Here, then, is a strong indication that meditation-yoga techniques are aids for realizing Emptiness, allowing an "ultimate indifference" to "pervade the mind, feelings, and activities of the religions student. Emptiness is an answer to the quest for enlightenment when it promotes a practical solution to the problem of sorrow" (Streng, 163). For Conze, "Wisdom is understood as a refined dialectics which kills all thought" (162). Pure consciousness – the absence of thought and perception in the mind – is achieved by an extremely high-level meditation. Dialectics means, "if you think properly and deeply on anything, you arrive at contradictions, i.e., at statements which to some extent cancel each other out" (17). What is left but Emptiness as the middle path between all extremes?


The significance of the non-difference between Nirvana and Samsara is this: Nirvana is here and now. It is all around us and in us (actually, we are in it, being of the whole), as is the Buddha-nature and Buddhahood. We need only to be awakened to it. Chinese and Japanese modifications of the Madhyamika doctrine show in their Buddhists "a frank acceptance of the beauty of the world, and especially of the beauty of nature, as a vision of Nirvana here and now" (de Bary, 78). This places Nirvana in Samsara. This realization of Nirvana does put an end to suffering and suggests a revision of the strongly Buddhist statement that "all life is suffering." For enlightenment allows one to enjoy life here and to appreciate the beauty of life. The "problem of sorrow" solved, we have hope – which is what any religion will offer us – and a clarification of Buddha's main doctrine (of suffering).

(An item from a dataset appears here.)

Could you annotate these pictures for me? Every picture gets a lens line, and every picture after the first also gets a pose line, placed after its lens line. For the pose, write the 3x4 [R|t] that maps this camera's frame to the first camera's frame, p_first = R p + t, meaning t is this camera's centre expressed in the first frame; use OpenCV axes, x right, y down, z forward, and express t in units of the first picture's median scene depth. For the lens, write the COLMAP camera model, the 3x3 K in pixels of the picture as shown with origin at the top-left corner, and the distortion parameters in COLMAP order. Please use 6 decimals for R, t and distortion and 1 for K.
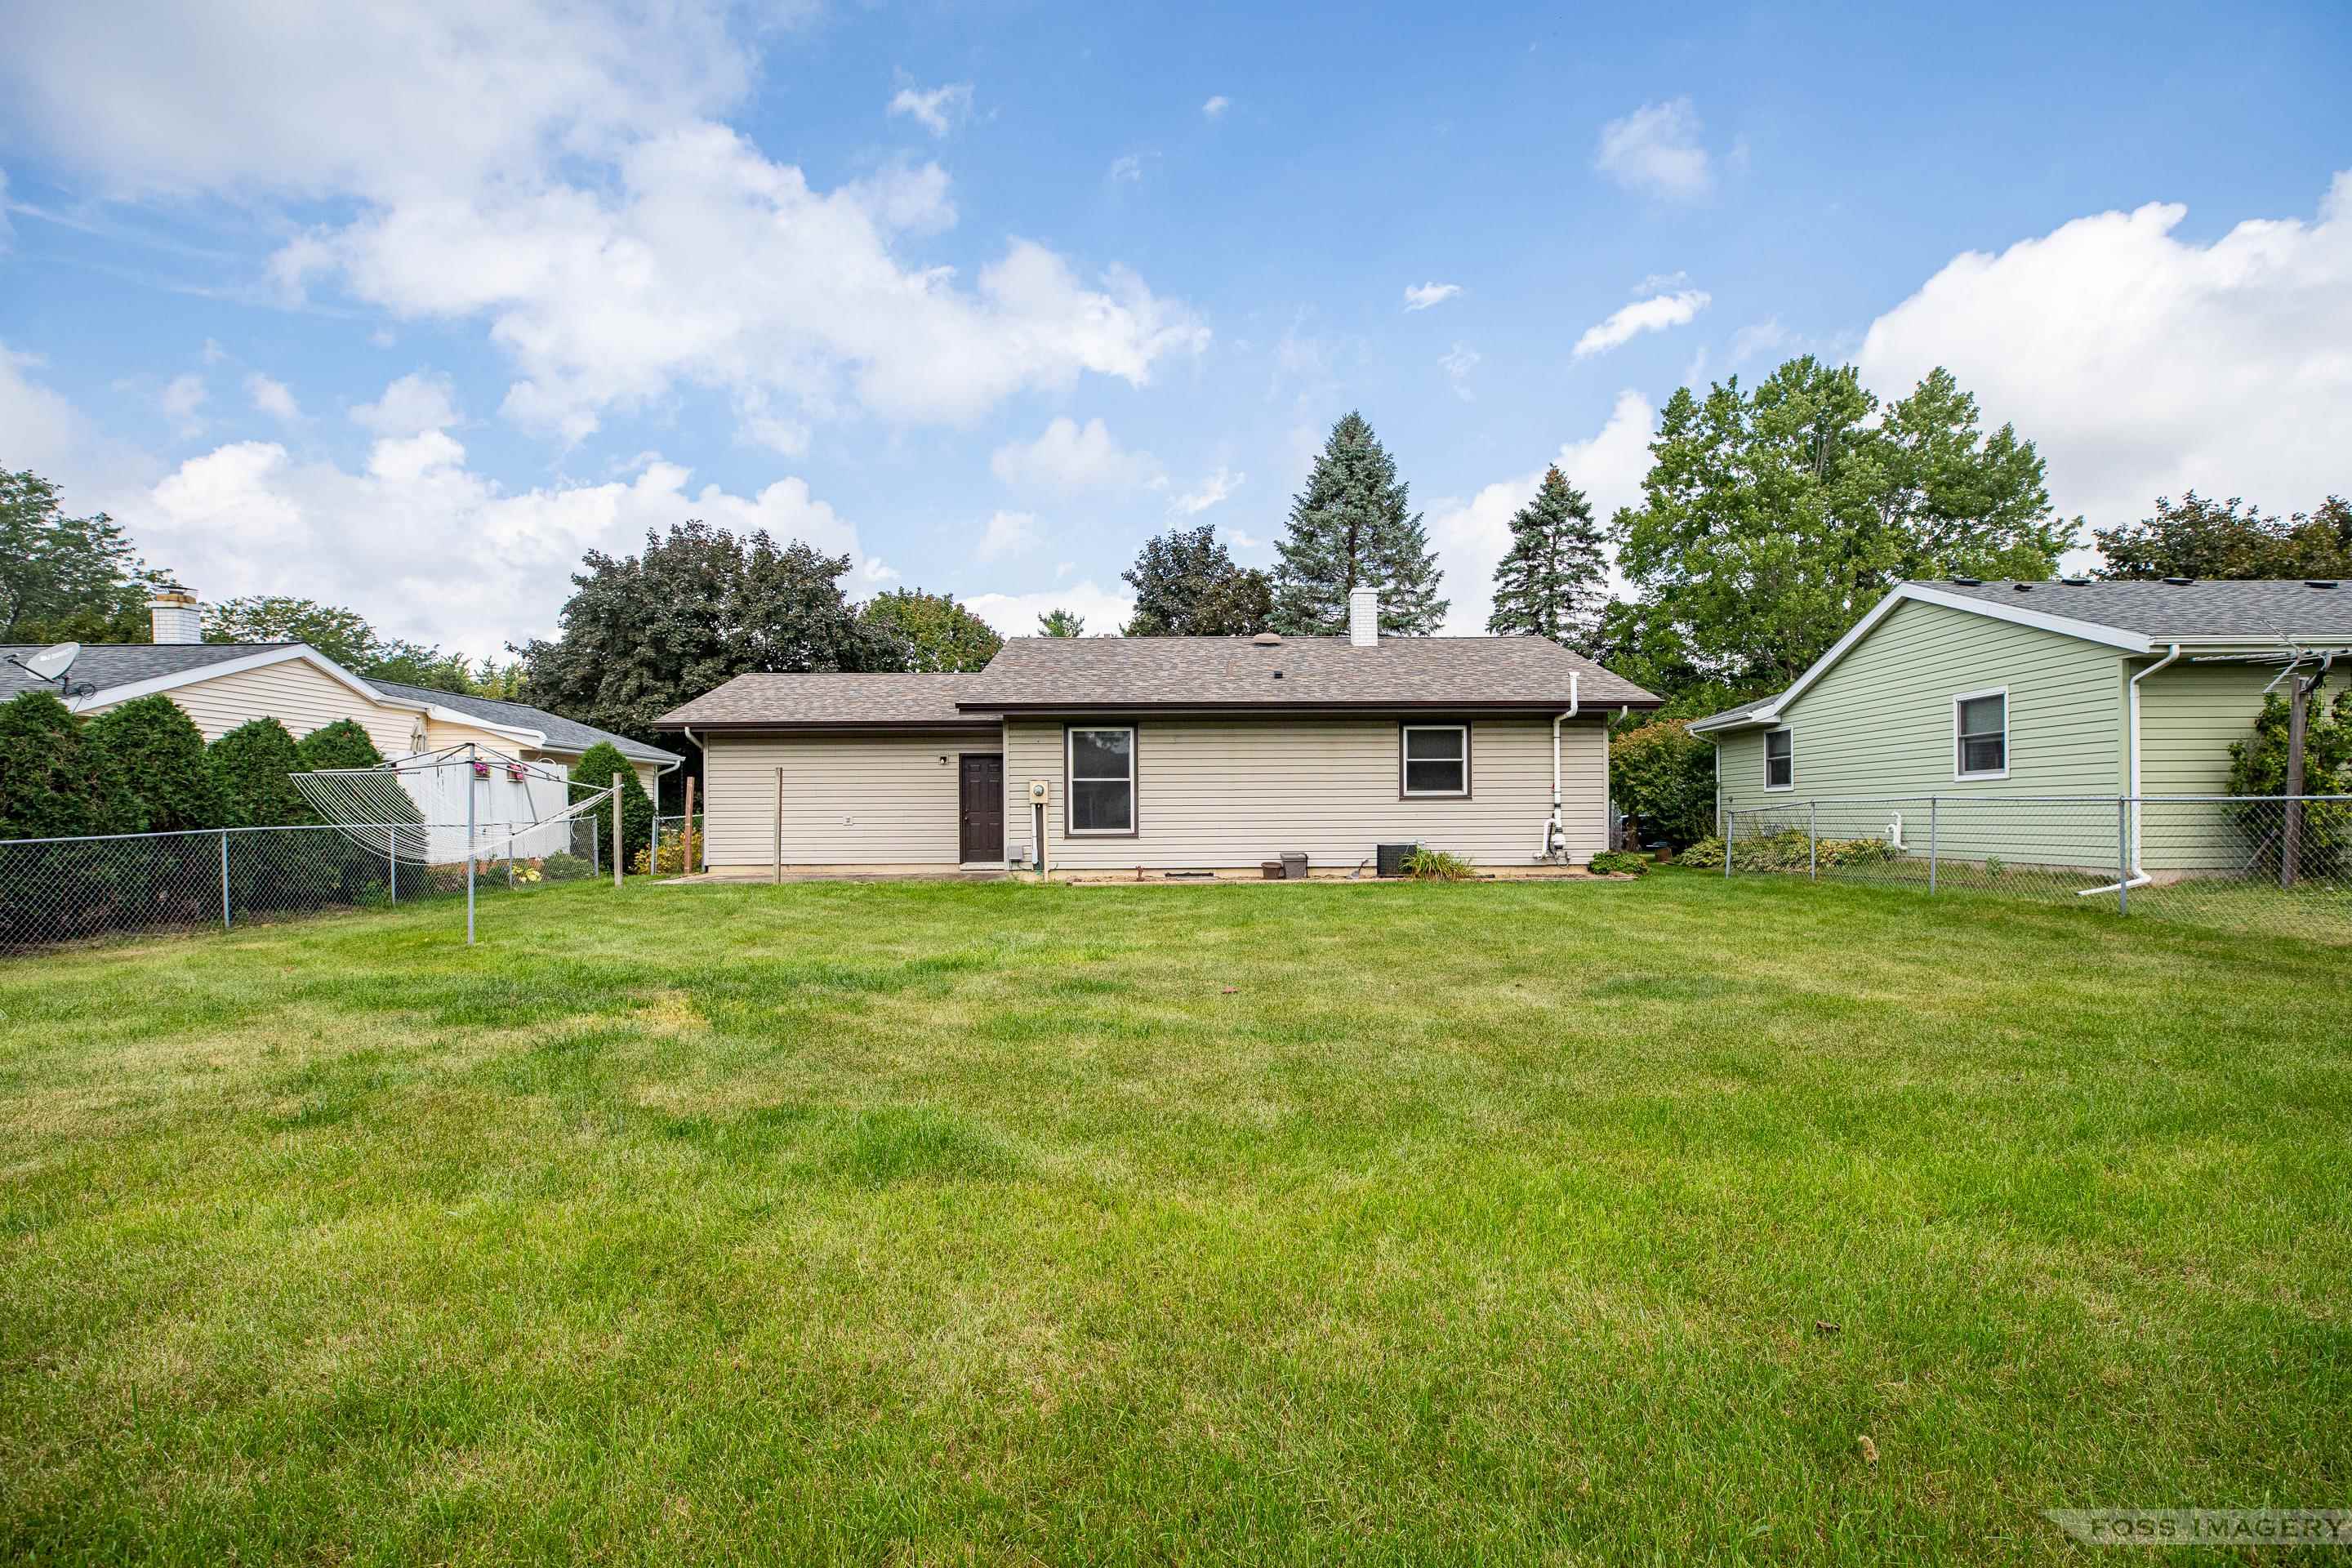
lens RADIAL K [[1065.5, 0, 1176.0], [0, 1065.5, 784.0], [0, 0, 1]] dist [-0.017871, 0.000353]
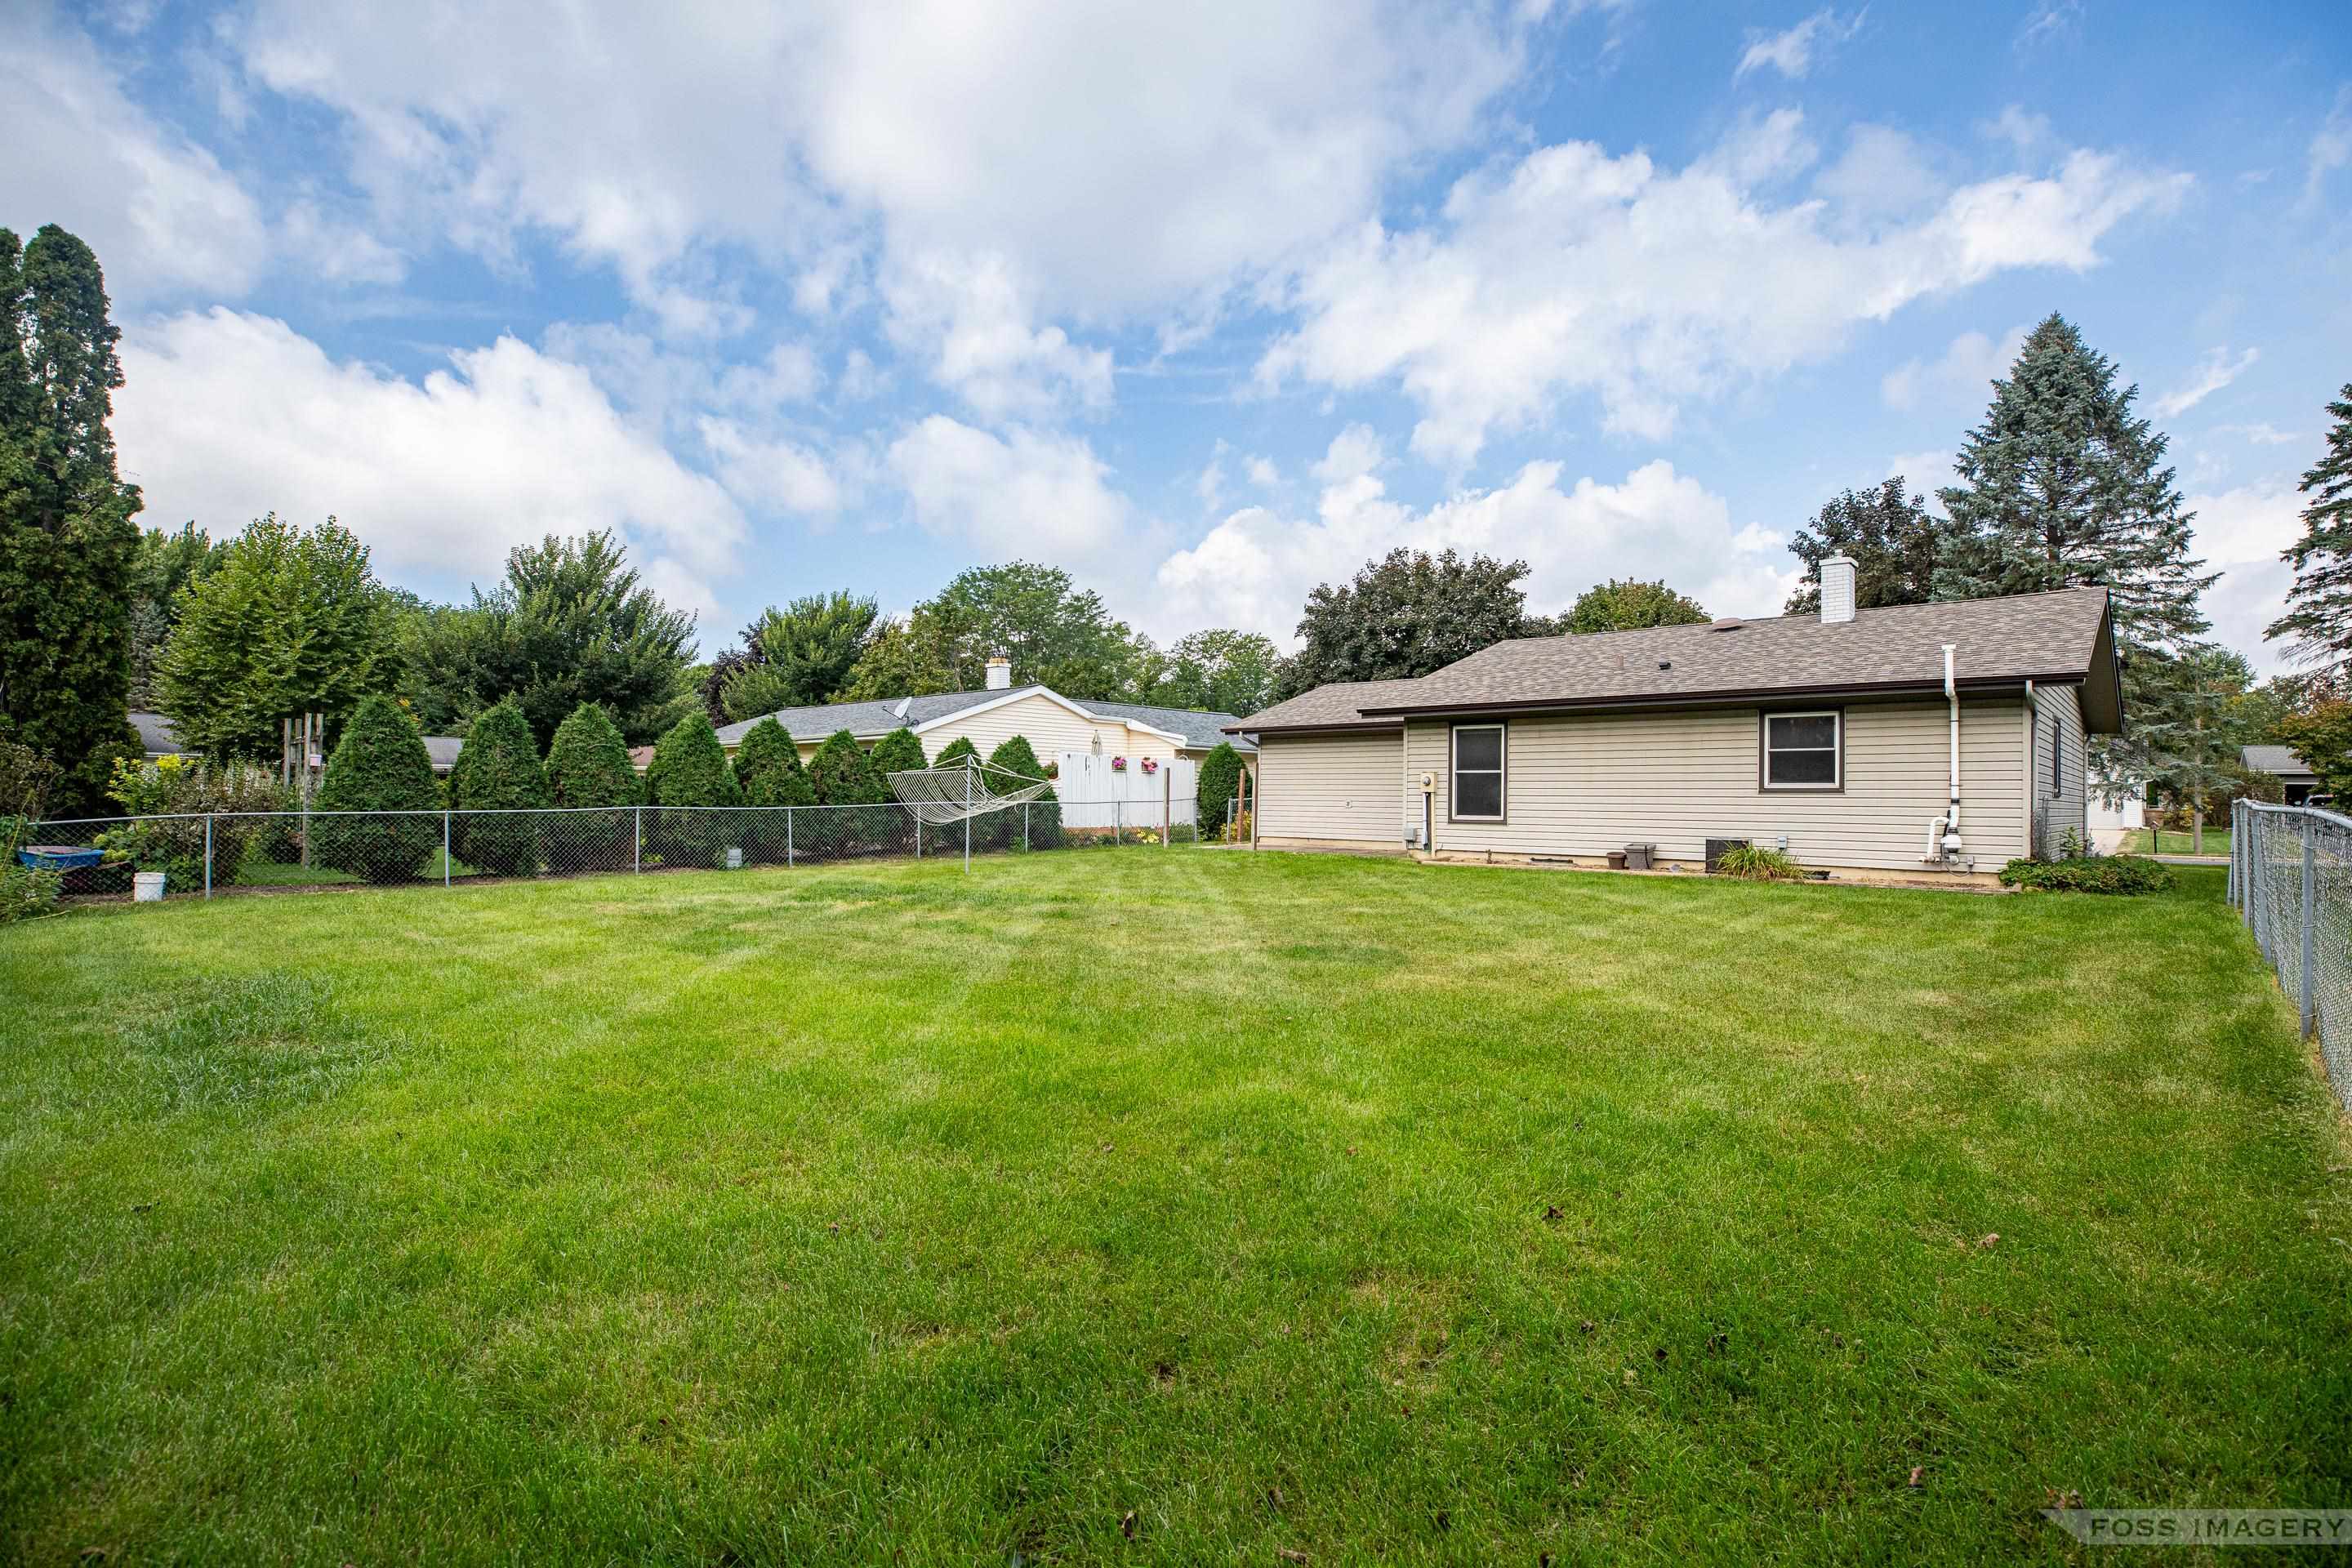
lens RADIAL K [[1097.3, 0, 1264.8], [0, 1097.3, 743.6], [0, 0, 1]] dist [-0.044389, -0.000217]
pose [[0.750857, -0.016543, -0.660257, 0.495826], [0.001821, 0.999734, -0.022977, -0.007111], [0.660462, 0.016050, 0.750688, -0.013666]]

Conze notes that Sunyata was symbolized in art by an empty circle, representing absence of self or self-effacement. Now, this self-denying aspect of Buddhism – of Nirvana as a "blowing out" of the self – is disturbing to one who believes in individuality. But we have a more complete understanding of the dialectics that remove the subject-object distinction and so abolish the individual. Conze is unclear on this point: The self is certainly destroyed as a concept, but the believer in the doctrine need not efface himself to become empty. He is allowed to be amused with the illusion of self, understanding all the while that the individual only seems to exist…


Bibliography
Bapat, P. V. 2500 Years of Buddhism. India: Publications Division, 1956.
Koller, John M. Oriental Philosophies. New York: Scribner's, 1970.
Murti, T. R. V. The Central Philosophy of Buddhism. London: George Allen and Unwin, second edition 1960.
Raju, P. T. The Philosophical Traditions of India. London: George Allen and Unwin, 1971.
Stcherbatsky, Th. The Conception of Buddhist Nirvana. The Hague: Mouton & Co., 1965 reprint of Leningrad, 1927 edition.
Streng, Frederick J. Emptiness – A Study in Religious Meaning. Nashville: Abindon Press, 1967.